The programme revolved, in other words, around Amundsen the ethnographer, a man who patiently observed the way of thinking and the way of life in an icebound region: an image which broke with most people’s view of Amundsen as nothing but an adventurer on skis, a ruthless egotist who would walk over anybody to get where he wanted. In Jonas Wergeland’s programme, Amundsen came over as a man who took an enormous interest in his fellow men and had a knack for getting on with people. In scene after scene one was shown how keen Amundsen was to learn tricks which could save a life in extreme weather conditions, how he studied the products of the Eskimos’ inventiveness, everything from the five different items which went to make up their footwear to the technique for checking the quality of the snow; from the difficult art of building an igloo to the way in which, when travelling across hard-packed snow, one should allow a thin layer of ice to form on the runners of the dogsled. These scenes must be among the finest ever shown on a television screen when it comes to depicting life amid the snow and ice, something every Norwegian is certainly in a position to appreciate. But above all else, viewers were shown how Amundsen learned the two lessons which would bring him victory in the race to the South Pole: firstly, how to dress in trousers and anoraks of animal pelts, from the skin out — in other words: no woollen underwear — and leave both the inner and the outer anoraks hanging loosely outside his trousers, to create an insulating layer of air between them and prevent a build-up of sweat; and — secondly — how Amundsen and his men, especially Helmer Hanssen, picked up a lot of new and important tips regarding equipment and techniques for handling dogsleds.

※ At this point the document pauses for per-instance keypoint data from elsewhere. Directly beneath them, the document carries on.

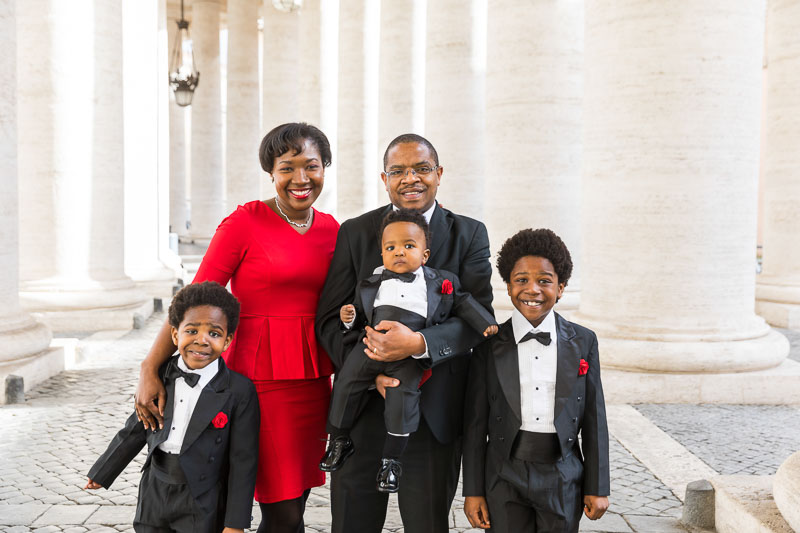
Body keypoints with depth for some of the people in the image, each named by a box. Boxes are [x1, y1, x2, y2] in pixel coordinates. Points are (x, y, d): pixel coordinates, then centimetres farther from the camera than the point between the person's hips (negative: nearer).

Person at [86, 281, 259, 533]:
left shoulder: (240, 391, -14)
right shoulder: (160, 376, -1)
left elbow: (243, 460, -12)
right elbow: (135, 430, 12)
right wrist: (102, 472, 21)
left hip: (202, 505, -4)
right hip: (155, 494, 4)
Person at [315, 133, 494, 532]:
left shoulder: (470, 235, 2)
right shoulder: (354, 233, 3)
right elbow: (330, 319, -1)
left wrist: (418, 344, -26)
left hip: (434, 412, 0)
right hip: (362, 408, 1)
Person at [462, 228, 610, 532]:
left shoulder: (583, 342, 1)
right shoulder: (489, 346, -2)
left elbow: (594, 419, 3)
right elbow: (475, 423, 0)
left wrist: (597, 487, 3)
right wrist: (473, 491, 0)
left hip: (563, 479, 1)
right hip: (505, 479, -1)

They learned one particularly vital lesson: in extreme cold and snow the only thing you could depend on was the dogs. ‘On this expedition Amundsen not only conquered the North-West Passage,’ Jonas Wergeland said, addressing the camera during his regular spot in the programme. ‘He also won an insight into the art of survival. When all is said and done, it was here in the north that he conquered the South Pole.’